Having played shoulder to shoulder alongside C Olin Kreutz for the previous seven years, Bears ex-guard and current Kreutz replacement Roberto Garza has mixed emotions about Sunday's game.
"I want to see him do well," Garza said. "He was what the Chicago Bears stand for, for many, many years and will always be a Chicago Bear.
So it will be strange to see him out there. We're going there to win, and he's trying to win. Seeing Kreutz in gold and that No. 50 has been odd."
The long-time teammates have texted occasionally since Kreutz left for the Big Easy, but there's been no trash talk. There isn't much Kreutz doesn't know about how the Bears' defense operates, but that doesn't guarantee success for the Saints on Sunday.
"Obviously, he knows everything we're doing," Garza said. "There aren't many changes from last year. He'll be able to help them, but it comes down to us going out there and getting the job done. We still have to block people, we have to know who to block and go out there and get it done."
--C/G Chris Spencer and G/C Edwin Williams practiced with the first team to fill in for RG Lance Louis, who is out with a sprained ankle and questionable for Sunday.
Spencer filled in last week when Louis went out in the second quarter, even though he's played most of his career at center. Roberto Garza remained at his new center position, even though most of his career has been spent at right guard.
But Garza's move to center has been a rousing success so far. QB Jay Cutler is comfortable with him and, as an 11-year veteran, Garza is more qualified than anyone else to make the blocking calls for the entire line, the duty of the center.
"The most pleasing thing, and something that came into play with my decision, was the fact that Roberto had no mental errors, and he called a really good game," offensive line coach Mike Tice said. "In our system, the center makes all the calls. So he has to call a good game.

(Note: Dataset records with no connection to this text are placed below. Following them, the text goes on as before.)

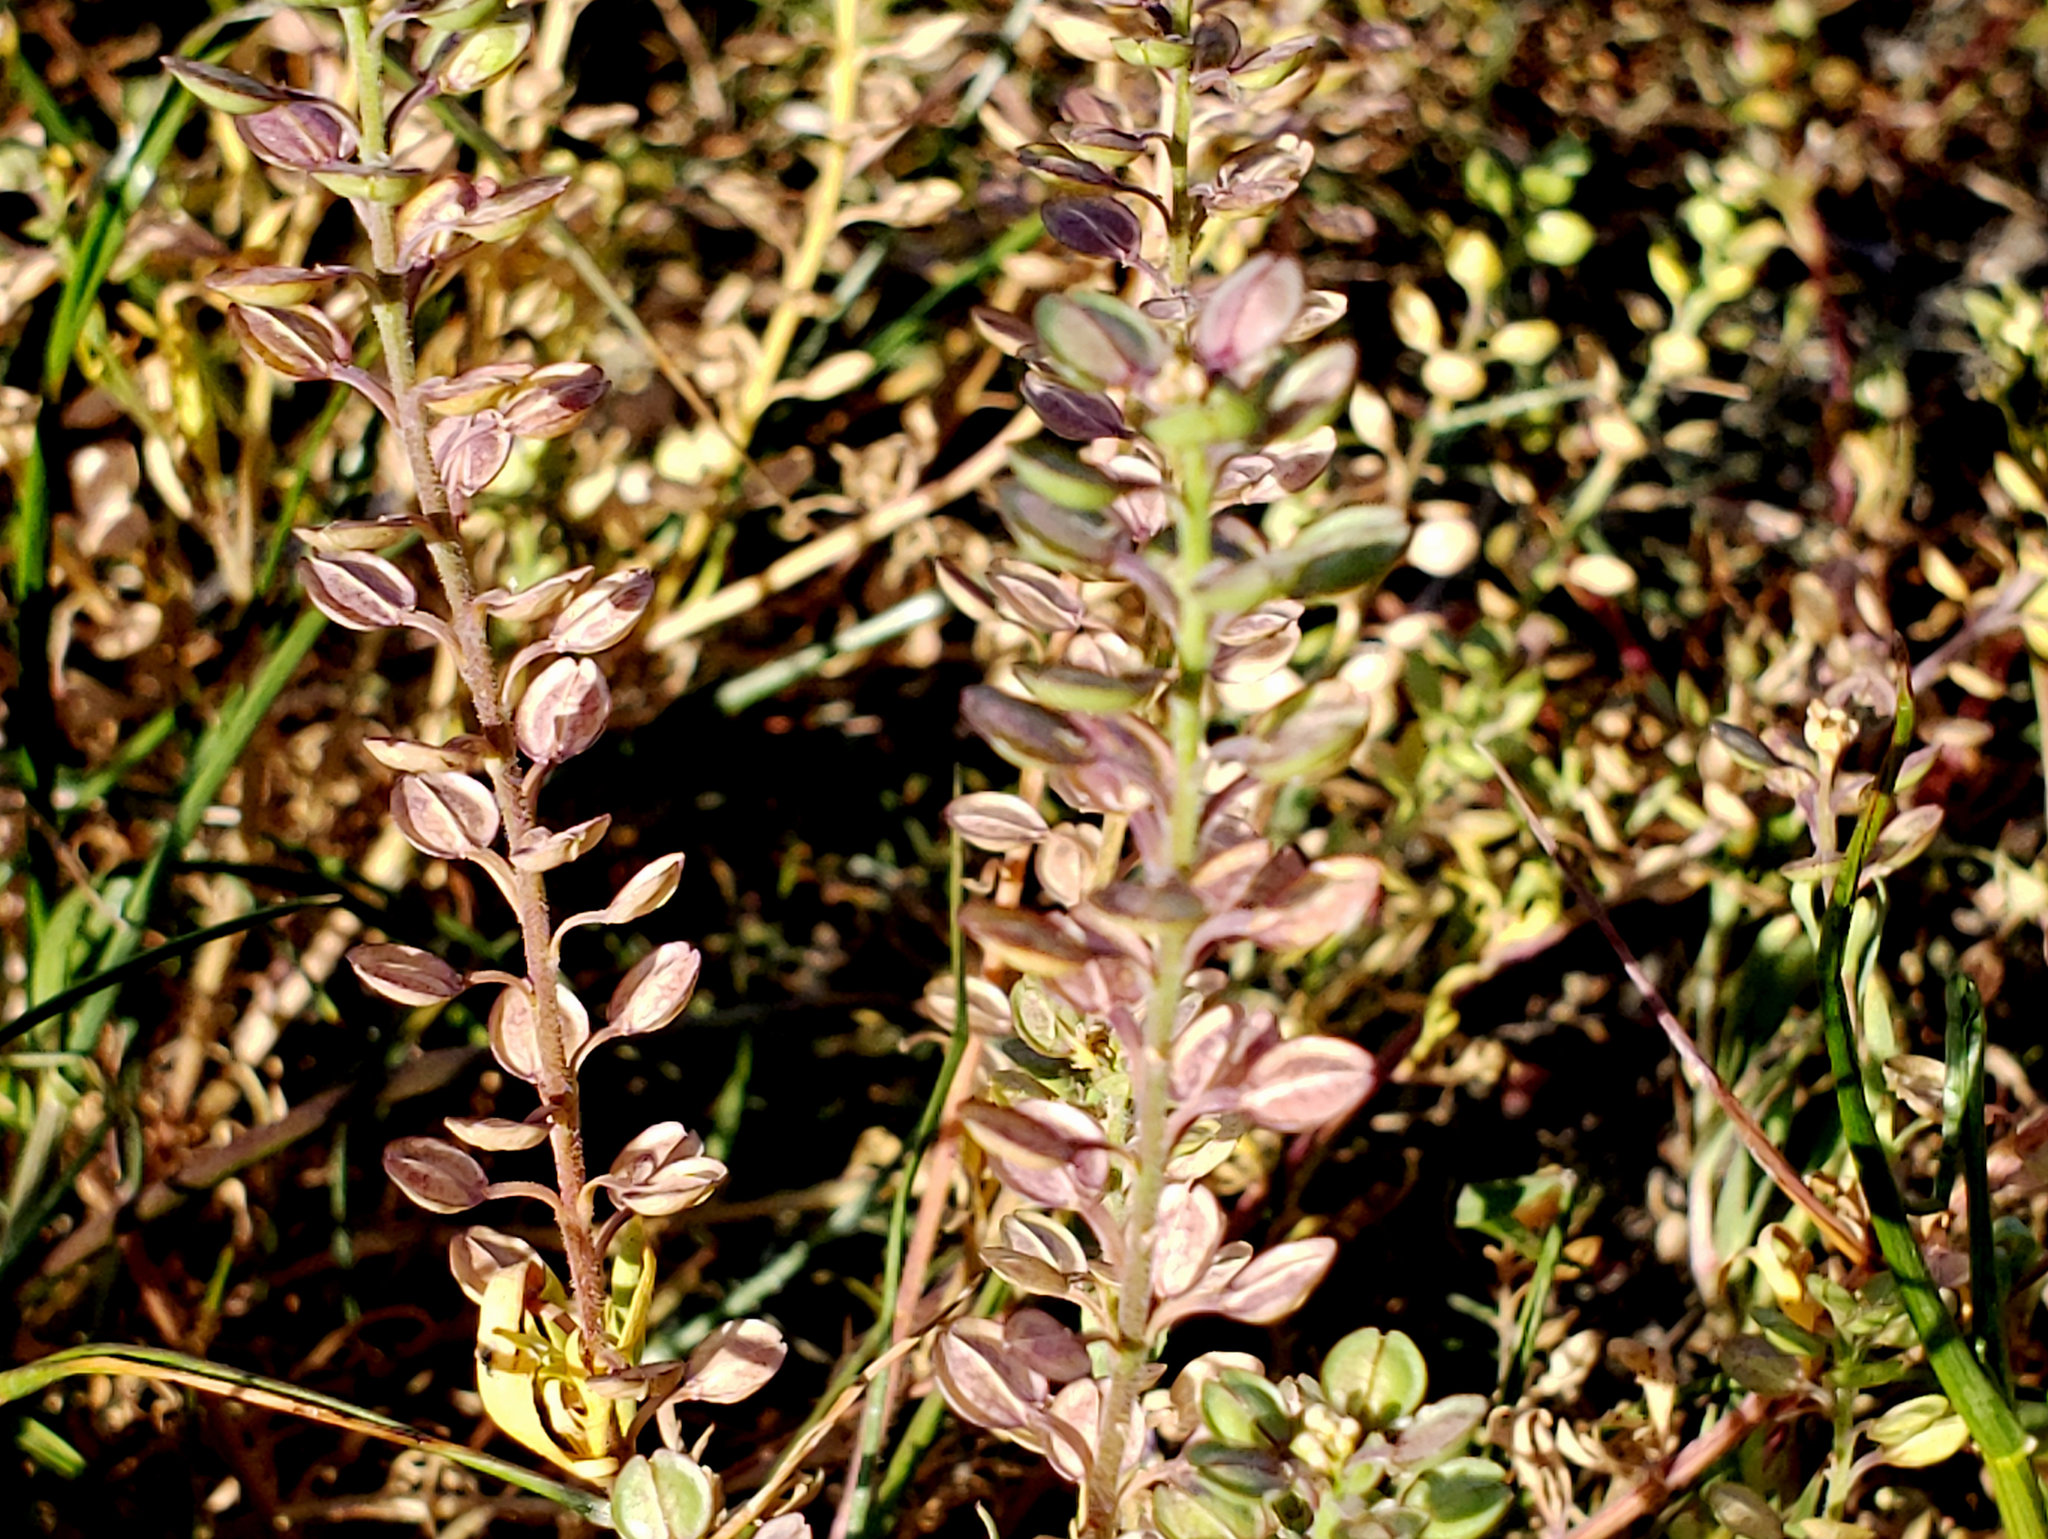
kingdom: Plantae
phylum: Tracheophyta
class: Magnoliopsida
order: Brassicales
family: Brassicaceae
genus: Lepidium
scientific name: Lepidium nitidum
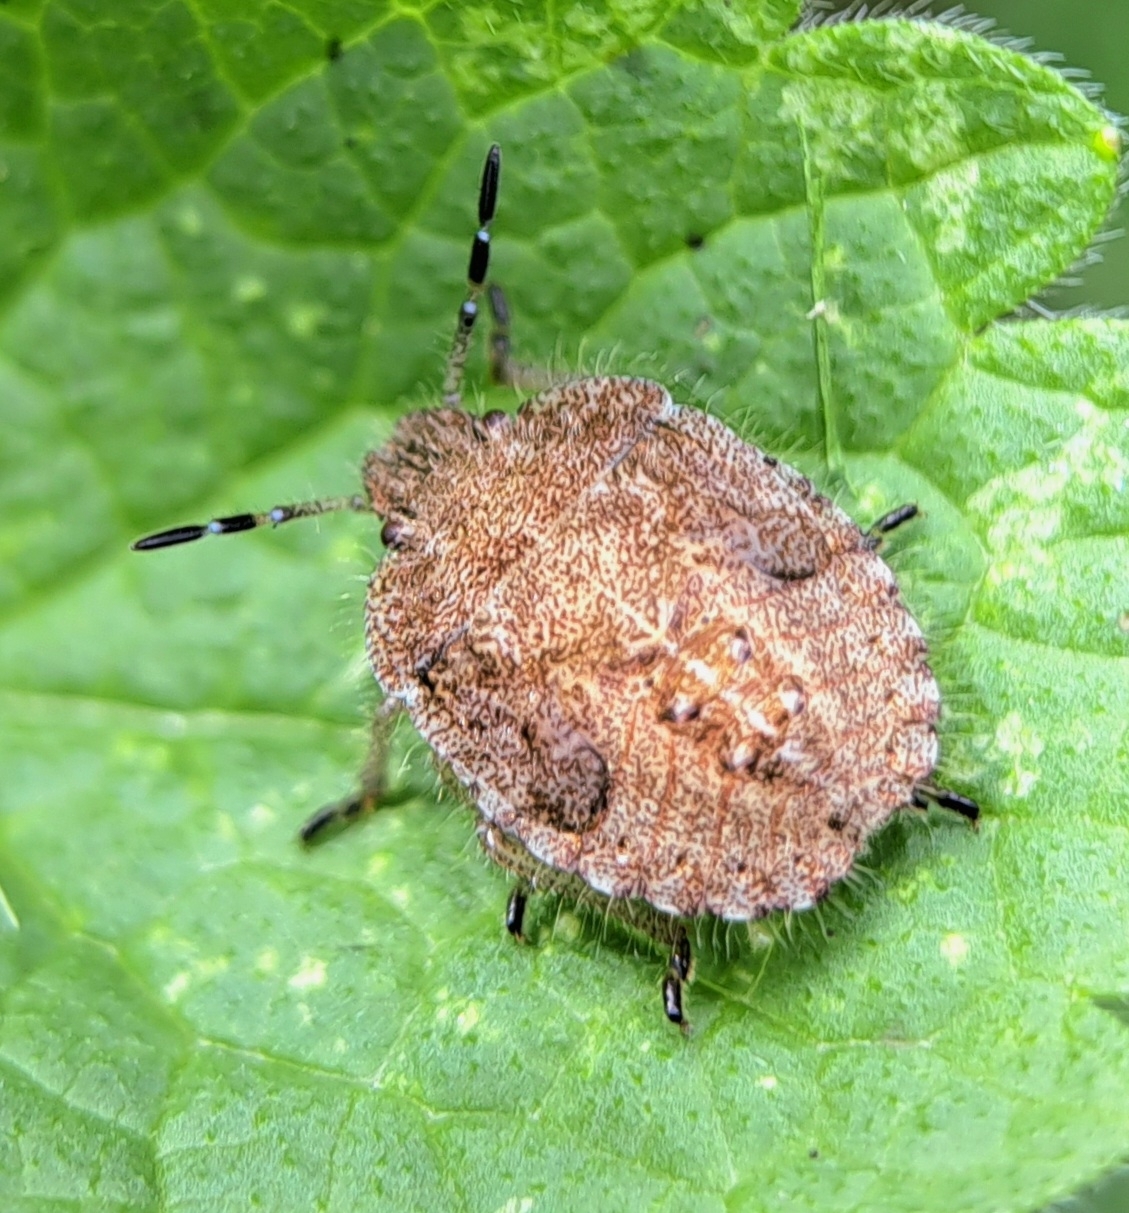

"I thought he directed traffic pretty well out there. We changed a couple things up last week in identification, and that happened early in the game, and he nailed it. At that point I felt like he was going to be OK because that gives you great confidence."
--CB Charles Tillman forced the 25th fumble of his career in the first quarter, although it seems as if he's got twice that many, maybe because 17 of them came in the previous four years.
"He's unbelievable," linebacker Brian Urlacher said. "He does it five times a day in practice. He doesn't even hit the ball hard. It's like he barely hits it and the ball comes out. I don't know how he does it. Maybe he has great hand-eye coordination, but he gets to the right spot on the ball every time and it pops out."
Since Tillman entered the league in 2003, no cornerback has forced as many fumbles as he has. Coach Lovie Smith says Tillman is the best he's seen at that phase of the game.
"As a staff, you learn so much from your players, and we've been with Charles now for eight years of seeing him do it," Smith said. "We preach it. Every coach in the league knows how to teach taking the ball away. But to see a guy do it over and over, it just says an awful lot about him."
BY THE NUMBERS: 34 -- Number of combined wins last season by the Bears' first three opponents: the Falcons (13-3), Saints (11-5) and Packers (10-6). All three opponents made the 2010 playoffs.
QUOTE TO NOTE: "Good hot dogs. No. You don't want to write that. It's quiet. You have a chance to take notes and sort through things. You're quicker with the calls. I hadn't been up there for a long time but it's good. I like it." -- Bears offensive coordinator Mike Martz on what it's like calling plays from upstairs rather than on the sidelines.